October 26, 2005 Austin, TX -- General Bandwidth announced that it has implemented its PseudoWire Emulation End-to-End (PWE3) technology in its G6 Universal Media Gateway. The company says the technology allows carriers to migrate legacy services onto video and data packet networks incorporating IPTV/FTTN and GPON platforms.
According to the company, with the advent of IPTV and packet technologies, carriers often have two very different access networks - an older one based in TDM and a newer one based on packet and IP technologies. Carriers, says the company, are therefore faced with the difficult prospect of either maintaining their old and new access networks, or incurring the costs of migrating all TDM customers to packet-based services such as VoIP.
The company says that PWE3 technology provides another access packetization option that has inherent advantages over VoIP. According to the company, as an emerging standard supported by the Metro Ethernet Forum and IETF, the PWE3 technology enables legacy service transport over Ethernet, IP, and MPLS networks, including support for both TDM-based voice and point-to-point data services. Requiring no protocol conversions, the company says that PWE3 performs a simple packetization of the TDM information so that it can be transported through the packet access network but remain unchanged at either destination, according to the company.

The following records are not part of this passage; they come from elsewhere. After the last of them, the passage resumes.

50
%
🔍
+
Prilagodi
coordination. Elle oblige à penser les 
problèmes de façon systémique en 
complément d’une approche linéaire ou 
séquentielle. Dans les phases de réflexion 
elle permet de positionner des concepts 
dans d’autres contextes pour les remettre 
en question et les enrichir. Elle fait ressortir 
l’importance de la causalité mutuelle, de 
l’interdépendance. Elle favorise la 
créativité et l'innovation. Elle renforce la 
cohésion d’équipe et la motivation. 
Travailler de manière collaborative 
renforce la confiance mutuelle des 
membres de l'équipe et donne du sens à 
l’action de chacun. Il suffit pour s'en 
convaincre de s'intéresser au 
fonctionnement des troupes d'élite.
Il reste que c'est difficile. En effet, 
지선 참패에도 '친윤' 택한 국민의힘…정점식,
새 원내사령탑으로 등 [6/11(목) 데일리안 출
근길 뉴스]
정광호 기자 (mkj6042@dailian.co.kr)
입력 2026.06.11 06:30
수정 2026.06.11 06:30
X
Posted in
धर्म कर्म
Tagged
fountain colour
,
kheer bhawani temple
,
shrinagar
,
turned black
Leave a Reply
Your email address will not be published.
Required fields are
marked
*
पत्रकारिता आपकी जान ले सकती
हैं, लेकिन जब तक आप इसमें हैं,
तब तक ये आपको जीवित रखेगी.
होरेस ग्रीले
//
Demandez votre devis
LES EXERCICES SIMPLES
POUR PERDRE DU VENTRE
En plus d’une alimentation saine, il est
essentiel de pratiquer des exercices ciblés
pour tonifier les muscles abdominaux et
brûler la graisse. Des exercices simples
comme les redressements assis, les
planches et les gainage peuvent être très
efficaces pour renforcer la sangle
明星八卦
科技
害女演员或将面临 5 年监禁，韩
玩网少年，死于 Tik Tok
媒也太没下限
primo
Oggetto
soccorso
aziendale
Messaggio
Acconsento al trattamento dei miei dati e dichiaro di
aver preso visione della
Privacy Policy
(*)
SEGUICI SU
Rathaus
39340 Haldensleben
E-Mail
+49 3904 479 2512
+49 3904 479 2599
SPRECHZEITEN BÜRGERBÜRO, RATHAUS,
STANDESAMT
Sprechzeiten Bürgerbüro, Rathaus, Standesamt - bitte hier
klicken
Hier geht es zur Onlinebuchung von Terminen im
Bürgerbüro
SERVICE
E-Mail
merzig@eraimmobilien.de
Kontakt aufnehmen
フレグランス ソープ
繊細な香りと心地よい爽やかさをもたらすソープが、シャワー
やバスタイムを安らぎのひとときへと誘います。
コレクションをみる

The company notes that Digital Loop Carriers (DLCs) and business services like T1 and PRI make up a large component of the TDM access network, and these services can be easily transported over the IPTV packet network via PWE3. The company says its NEBS3-certified, carrier class G6 platform serves as the central office or headend aggregation point and terminates these PWE3 TDM services into Class 5 switches or routers. However, according to the company, when a customer eventually subscribes to new VoIP services, a unique feature of the G6 platform allows it to convert the TDM voice traffic to VoIP for control by softswitches or SIP application servers.
"Moving to a single, unified access network is now a reachable goal," contends Charles Vogt, president and CEO of General Bandwidth. "No service provider wants to be burdened by the costs of operating two vastly different networks, and we have developed a universal, cost-effective solution to ensure that legacy services can easily be transported over these new access networks and connected to either their legacy or next generation destinations."